Today, the entire family will gather at the senior living community in Rome Township to help him mark the birthday milestone.
Lively, sharp and conversational as he reaches 100, Maynard said he enjoys living there and often will sit in one of the facility’s gathering rooms.
“I can sit back and listen,” he said. “I know everyone’s voices. I can remember and, if I hear them talking, I always know who it is.”
Gail spoke of her father’s personality.
“He’s quite generous in the community and he’s done so much,” she said. “He always helps out people in need. He’s been blessed with a good Christian life.”
Maynard said he is very fond of his family and has always seen to it that they were taken care of.
As a member of Philadelphia Church in Lavalette, he also spoke of his Christian faith.

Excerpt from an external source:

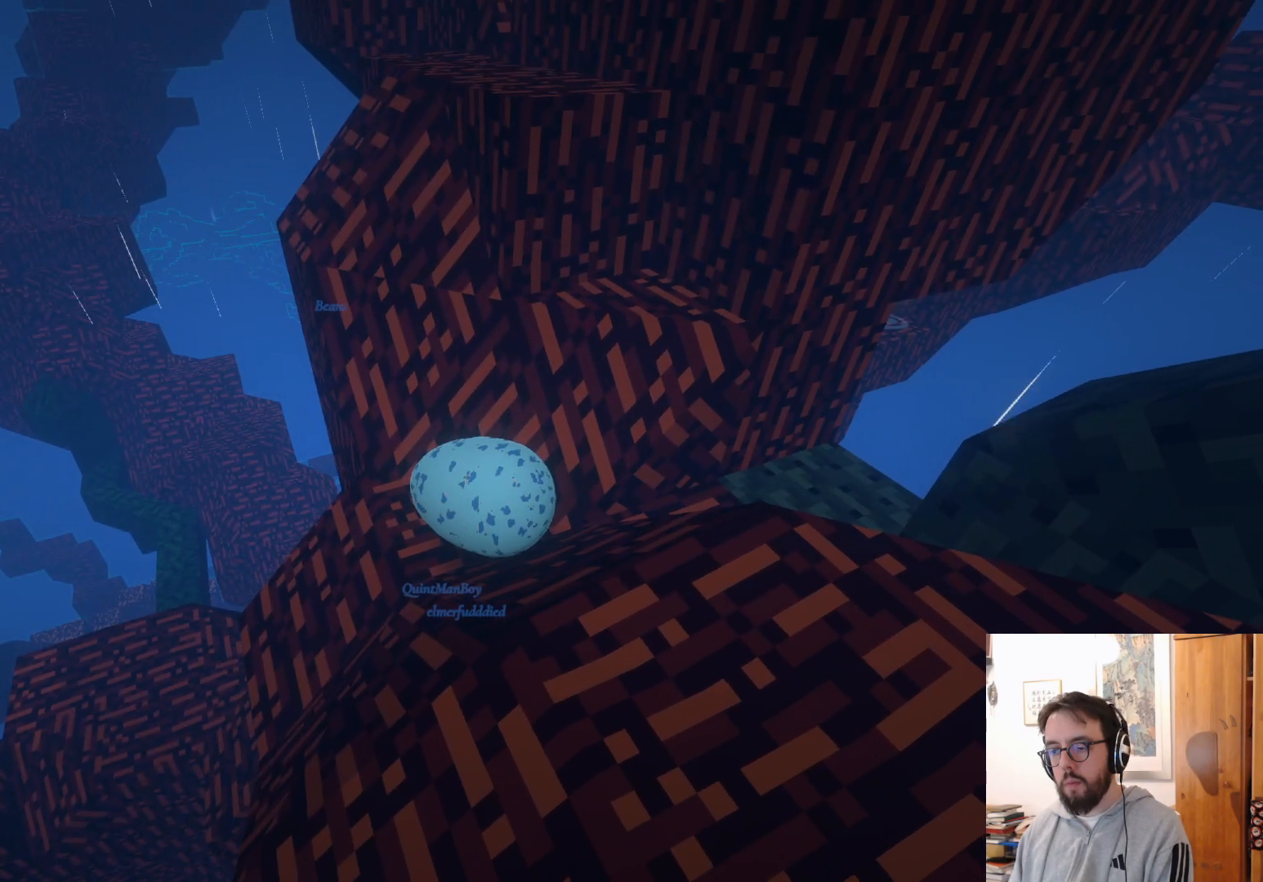
{"buttons": [], "left_stick": "up", "right_stick": "center", "events": []}
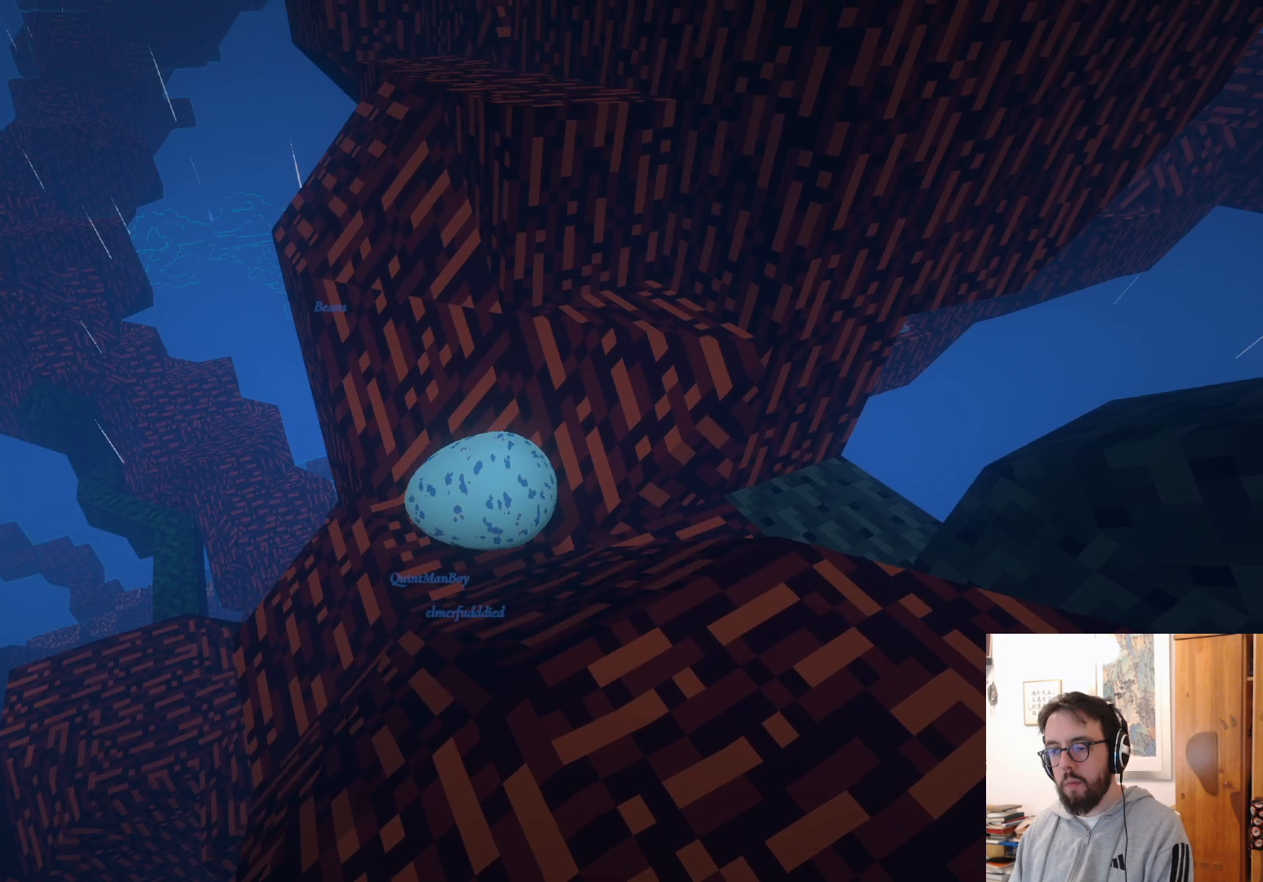
{"buttons": [], "left_stick": "down", "right_stick": "center", "events": [[50, "left_stick", "up-right"], [350, "left_stick", "down-right"], [450, "left_stick", "down"]]}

“The greatest thing that ever happened to me was being able to serve the Lord,” he said.
Gail said her father stayed healthy all these years by remaining active.
“He used to walk five miles a day,” she said, noting that he has survived open heart surgery and has been fitted with a pacemaker, remains in great health for his age.
He’s an Energizer Bunny,” Gail said of his longevity. “He keeps going.”